Voting is not compulsory in the United States, nor is voter registration automatic or simple. Plus, there isn’t a federal holiday for citizens to take time off from work to vote. (Thanks to a federal law passed by Congress in the 19th century, Election Day always falls on a Tuesday in November.) This is unlike what other democracies have: Countries like Austria, Australia, Luxembourg, and Singapore mandate attendance at the polls, while others like France, Israel, and South Korea vote on weekends or have instituted federal holidays to encourage turnout. In the US, however, each state has established its own voting laws.

“The short answer is, these laws are entirely dependent on the state,” Chen told Vox. “Some states require paid time off, while others have universal vote-by-mail. Some have no requirements and simply encourage employers to allow their workers to vote. Most states, though, have something in the middle where workers have to meet a set of criteria to take off time to vote.”

In 13 states, Election Day is a paid holiday for state employees, although workers might only get a few hours of leave. Meanwhile, in places like Oregon and Washington, residents have ballots mailed out to them, so voting is a task primarily completed at home. With more companies actively encouraging their employees to vote and serve as poll workers, that could likely contribute to an improvement in turnout.

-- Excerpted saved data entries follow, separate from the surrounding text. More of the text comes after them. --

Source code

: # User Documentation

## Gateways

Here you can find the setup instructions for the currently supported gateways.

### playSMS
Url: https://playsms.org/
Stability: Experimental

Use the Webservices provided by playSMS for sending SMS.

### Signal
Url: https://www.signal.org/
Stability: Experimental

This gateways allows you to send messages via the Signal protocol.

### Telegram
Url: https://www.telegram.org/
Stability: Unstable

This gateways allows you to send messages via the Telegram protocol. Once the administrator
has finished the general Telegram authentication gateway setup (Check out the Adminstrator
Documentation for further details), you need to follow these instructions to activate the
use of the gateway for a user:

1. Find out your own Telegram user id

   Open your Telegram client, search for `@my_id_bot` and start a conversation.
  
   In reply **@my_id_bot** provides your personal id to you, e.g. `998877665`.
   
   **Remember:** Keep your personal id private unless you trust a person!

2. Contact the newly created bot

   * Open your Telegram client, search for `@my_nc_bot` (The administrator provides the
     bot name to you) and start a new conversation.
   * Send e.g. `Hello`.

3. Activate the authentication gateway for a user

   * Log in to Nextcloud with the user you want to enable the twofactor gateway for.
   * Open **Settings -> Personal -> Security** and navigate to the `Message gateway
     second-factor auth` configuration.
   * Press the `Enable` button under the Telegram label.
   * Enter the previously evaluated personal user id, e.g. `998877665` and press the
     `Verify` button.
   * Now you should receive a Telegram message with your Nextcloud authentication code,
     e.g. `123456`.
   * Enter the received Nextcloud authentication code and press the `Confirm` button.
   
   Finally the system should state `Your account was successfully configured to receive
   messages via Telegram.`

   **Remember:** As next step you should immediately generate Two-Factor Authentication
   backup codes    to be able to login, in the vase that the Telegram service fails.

Yet it’s difficult to predict how the coronavirus pandemic and the Postal Service slowdown will affect the 2020 election and voter participation. During the primaries earlier this year, the Washington Post reported that some half a million mail-in ballots were rejected as a result of late delivery or voter error. Plus, as Recode’s Adam Clark Estes reported, mail service has recently been disrupted nationwide due to Covid-19 and a series of cost-cutting policies instituted by its new postmaster general, Louis DeJoy. Voting rights advocates and politicians are encouraging citizens to make a plan and vote early, and tech companies like Snapchat and Facebook are rolling out “voter checklist” features for users to easily register.

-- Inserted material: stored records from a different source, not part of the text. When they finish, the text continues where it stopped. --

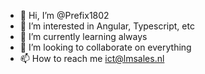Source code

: - 👋 Hi, I’m @Prefix1802
- 👀 I’m interested in Angular, Typescript, etc
- 🌱 I’m currently learning always
- 💞️ I’m looking to collaborate on everything
- 📫 How to reach me ict@lmsales.nl

<!---
Prefix1802/Prefix1802 is a ✨ special ✨ repository because its `README.md` (this file) appears on your GitHub profile.
You can click the Preview link to take a look at your changes.
--->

Companies are trying to reduce institutional barriers to voting, but political scientists aren’t exactly certain how having a federal voting holiday or automatic registration would increase turnout, Chen added. “These barriers absolutely have an effect, but it’s hard to figure out the exact effect.” What these corporations are looking to do is “trying to approximate the system we see in other established democracies,” he said. “They’re trying to replicate what we see with paid election holidays, which certainly helps with informing people, and it also looks good from a corporate standpoint.”